(Beginning of RECORDED INFORMATION)

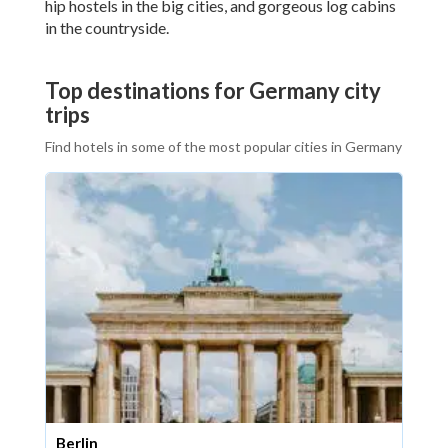
hip hostels in the big cities, and gorgeous log cabins
in the countryside.
Top destinations for Germany city
trips
Find hotels in some of the most popular cities in Germany
Berlin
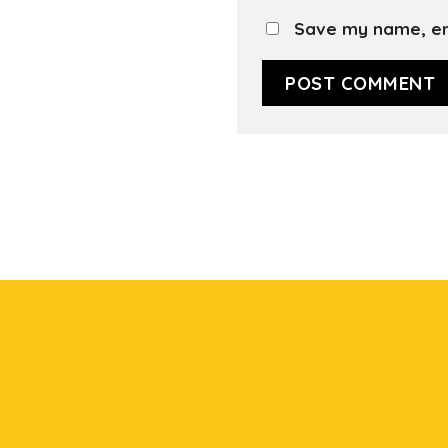
Save my name, ema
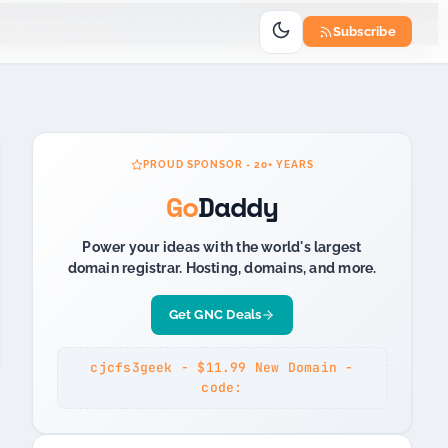
Go
PowerPress v11.17.2
by
Blubrry Podcasting
PROUD SPONSOR 20+ YEARS
Subscribe
PROUD SPONSOR - 20+ YEARS
Go
Daddy
Power your ideas with the world's largest
domain registrar. Hosting, domains, and more.
Get GNC Deals
cjcfs3geek - $11.99 New Domain -
code:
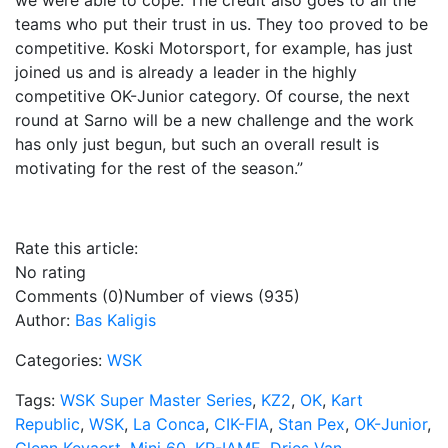
we were able to cope. The credit also goes to all the
teams who put their trust in us. They too proved to be
competitive. Koski Motorsport, for example, has just
joined us and is already a leader in the highly
competitive OK-Junior category. Of course, the next
round at Sarno will be a new challenge and the work
has only just begun, but such an overall result is
motivating for the rest of the season.”
Rate this article:
No rating
Comments (0)
Number of views (935)
Author:
Bas Kaligis
Categories:
WSK
Tags:
WSK Super Master Series
,
KZ2
,
OK
,
Kart
Republic
,
WSK
,
La Conca
,
CIK-FIA
,
Stan Pex
,
OK-Junior
,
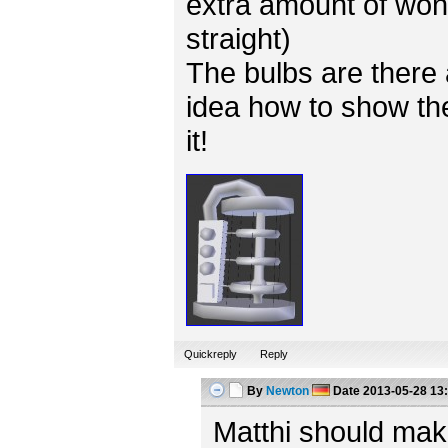
extra amount of won
straight)
The bulbs are there 
idea how to show the
it!
Quickreply
Reply
By
Newton
Date
2013-05-28 13
Matthi should mak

(End of RECORDED INFORMATION)

» DIRECTIONS:
Please copy out the text of every row above word for word, leaving out the pictures.

» WRITTEN REPLY:
hip hostels in the big cities, and gorgeous log cabins
in the countryside.
Top destinations for Germany city
trips
Find hotels in some of the most popular cities in Germany
Berlin
Save my name, ema
Go
PowerPress v11.17.2
by
Blubrry Podcasting
PROUD SPONSOR 20+ YEARS
Subscribe
PROUD SPONSOR - 20+ YEARS
Go
Daddy
Power your ideas with the world's largest
domain registrar. Hosting, domains, and more.
Get GNC Deals
cjcfs3geek - $11.99 New Domain -
code:
we were able to cope. The credit also goes to all the
teams who put their trust in us. They too proved to be
competitive. Koski Motorsport, for example, has just
joined us and is already a leader in the highly
competitive OK-Junior category. Of course, the next
round at Sarno will be a new challenge and the work
has only just begun, but such an overall result is
motivating for the rest of the season.”
Rate this article:
No rating
Comments (0)
Number of views (935)
Author:
Bas Kaligis
Categories:
WSK
Tags:
WSK Super Master Series
,
KZ2
,
OK
,
Kart
Republic
,
WSK
,
La Conca
,
CIK-FIA
,
Stan Pex
,
OK-Junior
,
extra amount of won
straight)
The bulbs are there 
idea how to show the
it!
Quickreply
Reply
By
Newton
Date
2013-05-28 13
Matthi should mak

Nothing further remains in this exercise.